Author: Chris Sheehan, EVP High Tech and AI, Applause
Reviewed by: Vaishnavi Nashte
Generative AI (Gen AI) has taken the world by storm. New Gen AI services designed to meet the requirements of almost every use case and profession imaginable are appearing all the time. Analysts estimate the market value will reach around $52.2B by 2028. However, to fully the benefits of Gen AI, organisations should implement the key elements of Responsible AI. Without adherence to Responsible AI, organisations run a high degree of risk across inaccuracy, safety, compliance, security and fairness.
In order to effectively mitigate these risks, organisations should develop a Responsible AI testing and evaluation process that generates trust internally and externally. Human-based testing is an essential part of this process and should be implemented at various stages of development, as well as after the application is released. Including wide-ranging, diverse perspectives is critical to reliable, inclusive output, but it’s a significant challenge to apply at scale.
The wisdom of crowds
Many businesses have attempted to train their Gen AI systems in-house, using only their employees to add the “human touch.” But even those with large workforces are unable to produce datasets that are large and diverse enough to meet the needs of their product teams. This is why organisations are turning to crowdtesting solutions that give them access to a global community of independent testers who can provide the levels of diversity and scrutiny required to test and validate their Gen AI systems.
These experts and end users provide the necessary input and feedback to navigate complex ethical issues and fine-tune Gen AI responses to meet human expectations on a scale that would be impossible to achieve in-house. The concept of incorporating crowd-sourced insights ahead of the release of a Gen AI application can uncover issues and opportunities for improvement that development and QA teams wouldn’t necessarily think of themselves.
Harnessing data and human feedback
High-quality training and testing data from experts and end users is often needed to power the large language models (LLMs) that underpin Gen AI services. LLMs generally require an incredible amount of data and information to make accurate predictions. Different datasets serve different purposes. Take financial services for example – preparing an LLM or algorithm to make predictions means collecting lots of quality data from experts within the financial services sector.

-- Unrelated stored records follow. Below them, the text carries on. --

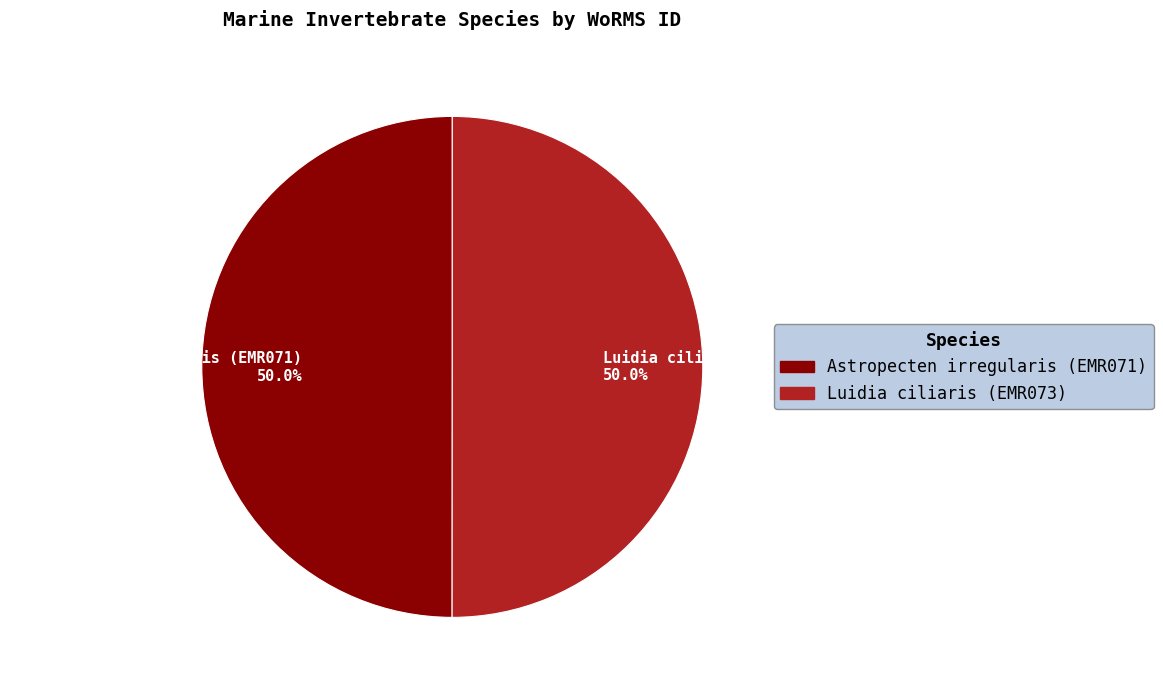

What percentage do Astropecten irregularis (EMR071) and Luidia ciliaris (EMR073) together represent?

100.0%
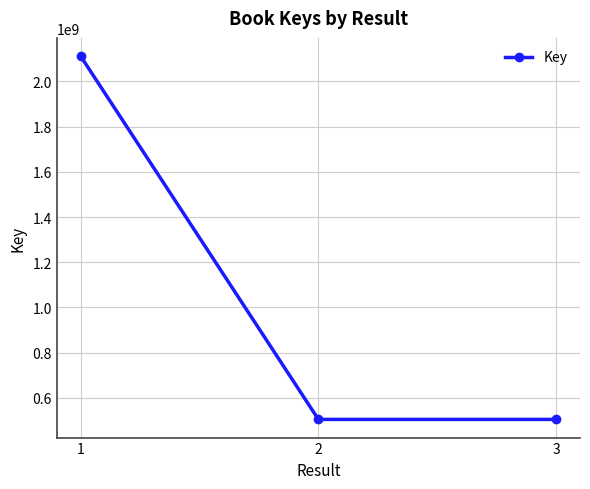

What is the difference between the maximum and second lowest values?

1606814034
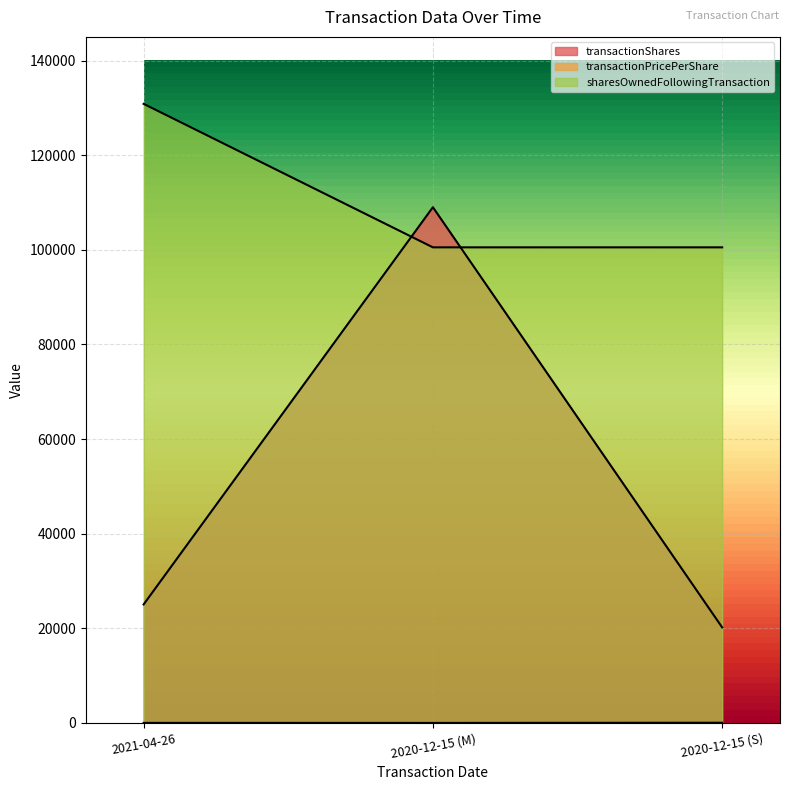

What is the label of the 3rd point from the right?

2021-04-26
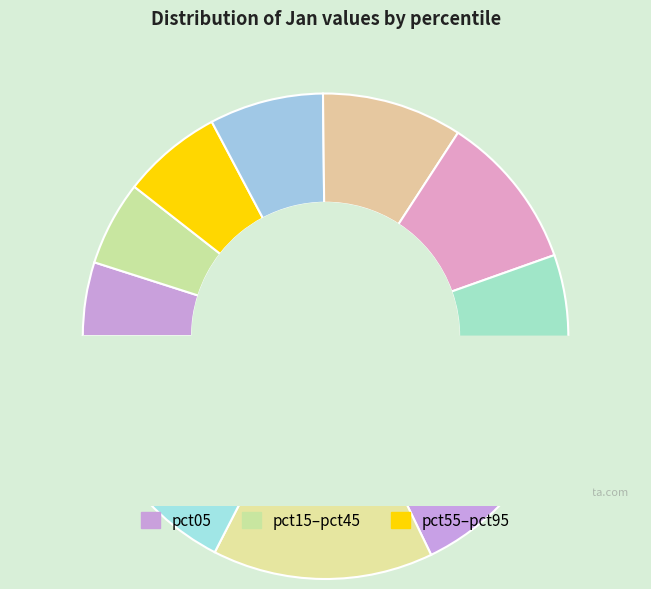

Count the number of slices in the pie.

10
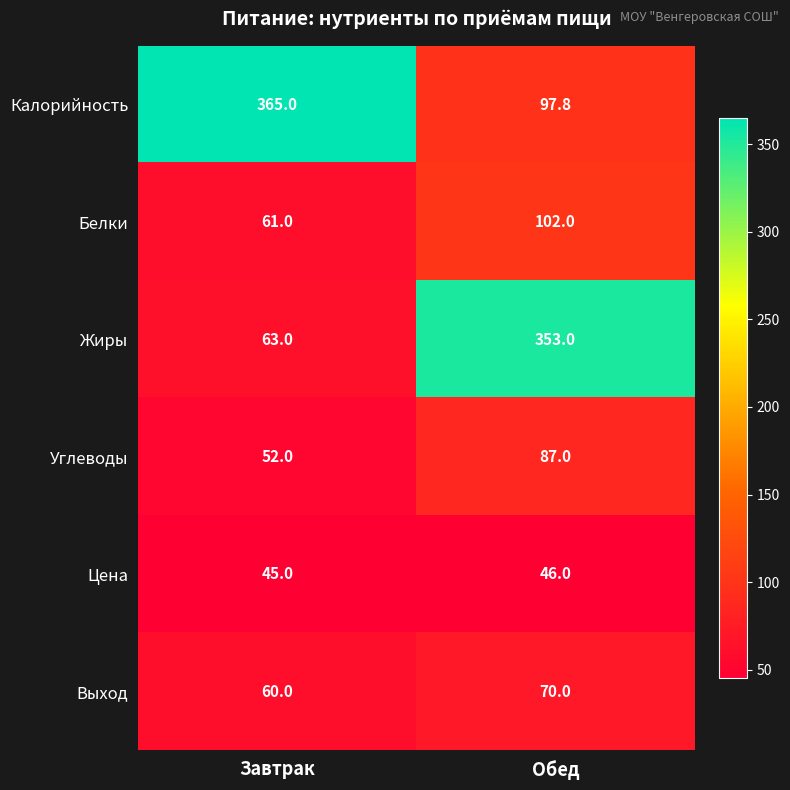

What is the minimum value for Калорийность?

97.8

As businesses increasingly trust AI in their decision-making processes, it’s even more important to make sure the dataset is accurate, large and diverse enough to reduce any biases that can lead to harmful conclusions.
Another layer of testing and validation can be achieved using a process known as red teaming, an adversarial technique designed to find points of failure in Gen AI. Red teaming involves a team of experts who execute a series of tests to identify problems related to security, safety, accuracy, functionality or performance. Red teaming can unearth points of failure that would be difficult to identify through regular testing methods.
Gen AI inclusivity and accessibility
Building ethical Gen AI systems requires proactive testing practices to uncover biases and mitigate risks. Risk reduction can be achieved by employing diverse testing practices, like recruiting testers from a range of demographic, geographic and psychographic backgrounds, including different skin tones, genders, ages, languages and more. For example, facial recognition systems trained on non-representative datasets can produce discriminatory results. Diverse testing is a strategy that can help mitigate various risks, although the technology will always have some level of risk associated with it.
Another consideration is accessibility – digital products, including Gen AI tools, can’t be considered inclusive if they are not accessible. Companies should optimise their applications for people with disabilities (PWD) through accessibility testing and inclusive design. Organisations can provide genuine value for users with both permanent and temporary disabilities by including PWD in testing and research. This approach naturally helps organisations deliver more reliable and inclusive AI systems.
The value of applying rigorous testing and training techniques involving expert testers and end users at scale is clear. Organisations would prefer to identify and resolve potential Gen AI safety and ethical issues during testing, before they occur in the real world. Incorporating elements of Responsible AI throughout development can help avoid unintended harms. By involving a large number of participants from a range of backgrounds and locations, who are willing to test and provide input early and often, organisations can achieve the level of diversity required for less biased, more effective results.